The review commission also determined that both the pre-December 2010 procedure — which had allegedly been changed following a client request to speed up the checking process — and post-accident procedure of temporally separating the clerks and the forklifts used by CSA were consistent with the secretary’s proposed abatement method.

“That these procedures were either previously used by CSA, or are currently being used, is prima facie evidence that both procedures were capable of being put into effect at the time of the accident,” the review commission said.
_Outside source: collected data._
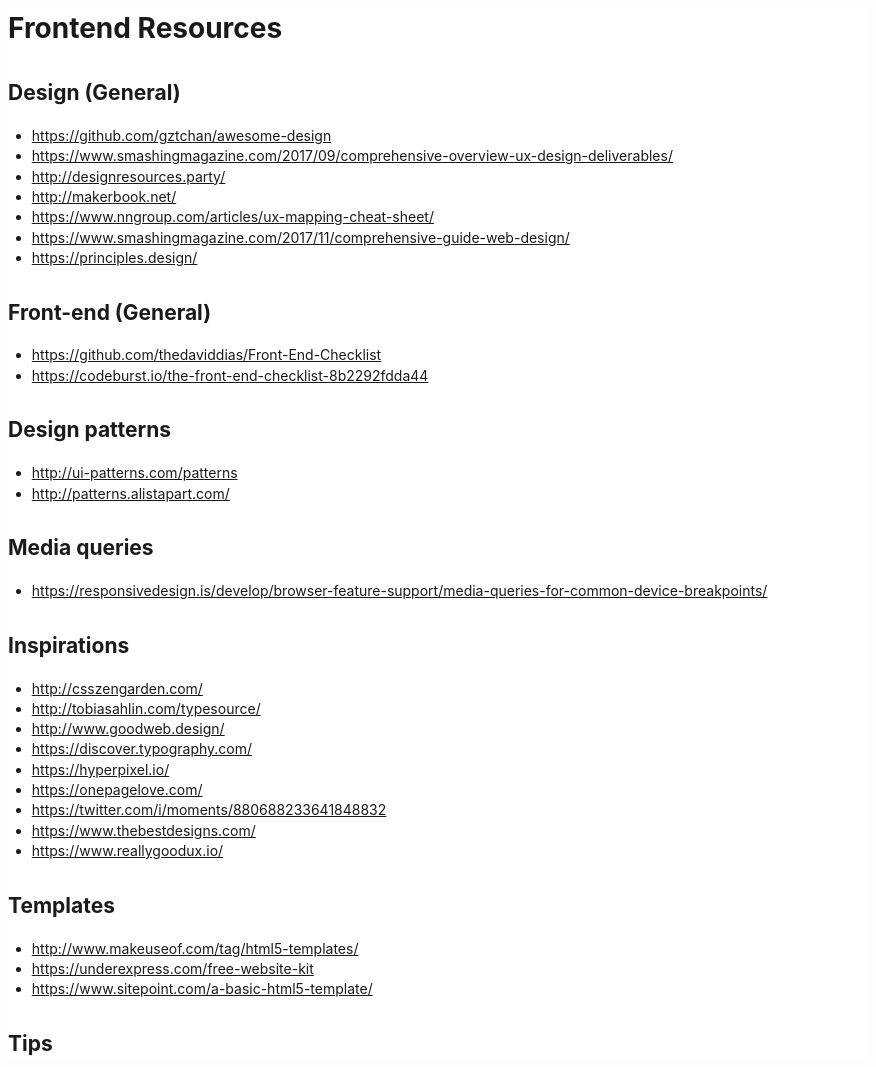 # Frontend Resources



 ## Design (General)

- <https://github.com/gztchan/awesome-design>
- <https://www.smashingmagazine.com/2017/09/comprehensive-overview-ux-design-deliverables/>
- <http://designresources.party/>
- <http://makerbook.net/>
- <https://www.nngroup.com/articles/ux-mapping-cheat-sheet/>
- https://www.smashingmagazine.com/2017/11/comprehensive-guide-web-design/
- https://principles.design/

## Front-end (General)

- <https://github.com/thedaviddias/Front-End-Checklist>
- <https://codeburst.io/the-front-end-checklist-8b2292fdda44>

## Design patterns

- <http://ui-patterns.com/patterns>
- <http://patterns.alistapart.com/>

## Media queries

- <https://responsivedesign.is/develop/browser-feature-support/media-queries-for-common-device-breakpoints/>

## Inspirations

- <http://csszengarden.com/>
- <http://tobiasahlin.com/typesource/>
- <http://www.goodweb.design/>
- <https://discover.typography.com/>
- <https://hyperpixel.io/>
- <https://onepagelove.com/>
- <https://twitter.com/i/moments/880688233641848832>
- <https://www.thebestdesigns.com/>
- <https://www.reallygoodux.io/>

## Templates
- http://www.makeuseof.com/tag/html5-templates/
- <https://underexpress.com/free-website-kit>
- https://www.sitepoint.com/a-basic-html5-template/

## Tips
Ron Signorino, president of Blueoceana Co. Inc. in Basking Ridge, New Jersey, who consulted with CSA in the proceedings, said the recommended abatement method puts employees in “extra harm’s way” because of all the vehicles passing on the docks.

“I’m just disappointed, and I think it was a very tortured, confusing and regrettable decision by the commission,” he said.

The secretary issued several subpoenas for a superintendent who allegedly admitted CSA had changed the procedure following the client request to speed up the checking process, but the company failed to produce the superintendent at the hearing, and the law judge granted the secretary’s request that she draw an adverse inference that the superintendent would have testified that the coil-checking procedure was changed to the one in place on the day of the accident to appease a client who wanted the process done faster, according to the decision. However, Mr. Signorino called the holding “really unfair” because the superintendent’s required presence was not discussed in the preparations for the hearing, and “we had no idea that fellow needed to be reseated into this hearing,” and CSA would have produced him at the hearing had it had advance notice.

A decision about a potential appeal has not been made yet, but “there is enough dichotomy in this decision for them to perhaps want to go forward,” he said.

The review commission has recently issued long-awaited decisions on OSHA’s use of the general duty clause to cite employers for hazards that do not currently fall under a particular OSHA standard such as heat stress and workplace violence in the health care and social services sector. Two members of the review commission expressed concern about OSHA’s use of the clause to cite employers when no specific standards exist for certain workplace hazards, even though the commission upheld a citation in one of the cases.

The review commission’s decision in the CSA case “flies in the face of recent rulings” on OSHA’s use of the general duty clause, said Mr. Signorino, a former 16-year OSHA inspector. “They’ve spoken out of both sides of their mouth.”